Tensor Operations
Tensor Creation
Dimension Operations
Add a new dimension
unsqueeze()
t = torch.rand((3,4)) ## shaped [3, 4]
t_new = t.unsqueeze(0) ## shaped [1, 3, 4]
t_new = t.unsqueeze(1) ## shaped [3, 1, 4]
t_new = t.unsqueeze(2) ## shaped [3, 4, 1]
view()
Activate Function
Sigmoid
Computes the logistic sigmoid function of the elements of input.
log_softmax
def log_softmax(input: torch.Tensor, dim: int = -1) -> torch.Tensor:
"""
Compute log_softmax
Args:
input: Input tensor
dim: Dimension along which to compute log_softmax
(only -1 or last dim supported)
Returns:
Tensor with log_softmax applied along the specified dimension
"""
if dim != -1 and dim != input.ndim - 1:
raise ValueError(
"This implementation only supports log_softmax along the last dimension"
)
# Flatten all dimensions except the last one
original_shape = input.shape
input_2d = input.reshape(-1, input.shape[-1])
input_2d = input_2d.contiguous()
n_rows, n_cols = input_2d.shape
# calculate max per row for numerical stability
max_per_row = torch.max(input_2d, dim=-1, keepdim=True).values
input_stable = input_2d - max_per_row
exp_input = torch.exp(input_stable)
sum_exp = torch.sum(exp_input, dim=-1, keepdim=True)
log_sum_exp = torch.log(sum_exp)
log_softmax_2d = input_stable - log_sum_exp - max_per_row
log_softmax_output = log_softmax_2d.reshape(original_shape)
return log_softmax_output
Compute the maximum value in the input tensor and subtract it from all elements for numerical stability.
calculate the sum of exponentials of the values.
Finally, compute the log-softmax values using the stabilized inputs.
CUDAGraph
static tensor, why not dynamic tensor?
When using CUDA Graphs, the operations and data involved in the graph must remain static to ensure correct execution.

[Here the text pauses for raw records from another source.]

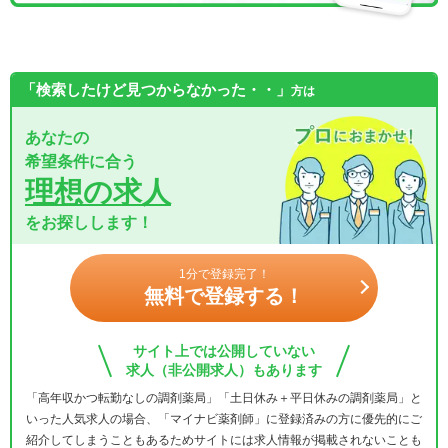
「検索したけど見つからなかった・・」
方は
あなたの
希望条件に合う
理想の求人
をお探しします！
1分で登録完了！
無料で登録する！
サイト上では公開していない
求人（非公開求人）もあります
「高年収かつ転勤なしの調剤薬局」「土日休み＋平日休みの調剤薬局」と
いった人気求人の場合、「マイナビ薬剤師」に登録済みの方に優先的にご
紹介してしまうこともあるためサイトには求人情報が掲載されないことも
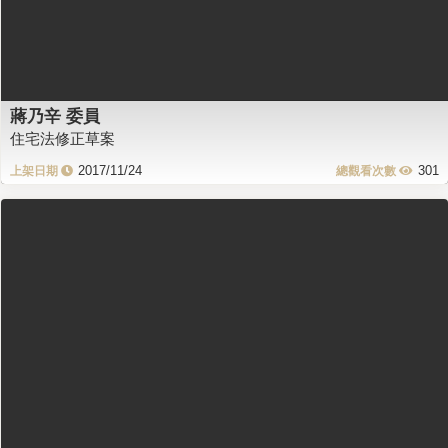
蔣乃辛 委員
住宅法修正草案
2017/11/24
301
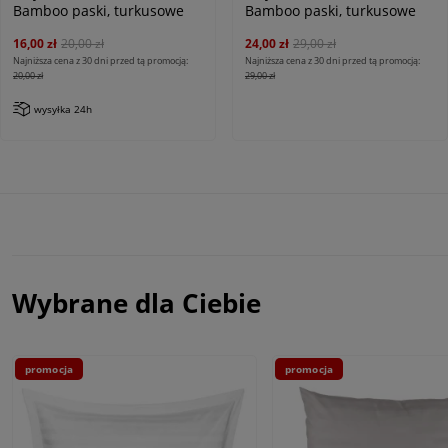
Bamboo paski, turkusowe
Bamboo paski, turkusowe
16,00 zł
20,00 zł
24,00 zł
29,00 zł
Najniższa cena z 30 dni przed tą promocją:
Najniższa cena z 30 dni przed tą promocją:
20,00 zł
29,00 zł
wysyłka 24h
Wybrane dla Ciebie
promocja
promocja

Dynamic tensors, which can change shape or size during runtime, would violate this requirement. CUDA Graphs capture a fixed sequence of operations and memory accesses, so any changes to tensor dimensions would lead to inconsistencies and potential errors during execution. Therefore, only static tensors with fixed shapes can be used within CUDA Graphs to maintain the integrity of the captured computation.
why need buffer tensor?
Buffer tensors are used in CUDA Graphs to provide pre-allocated memory space for dynamic data that may change during the execution of the graph. Since CUDA Graphs require static memory allocations for efficient execution, buffer tensors act as placeholders that can hold varying data without altering the overall structure of the graph. This allows for flexibility in handling inputs or intermediate results while still adhering to the constraints of CUDA Graphs, ensuring that the graph can be executed efficiently without the overhead of dynamic memory allocation during runtime.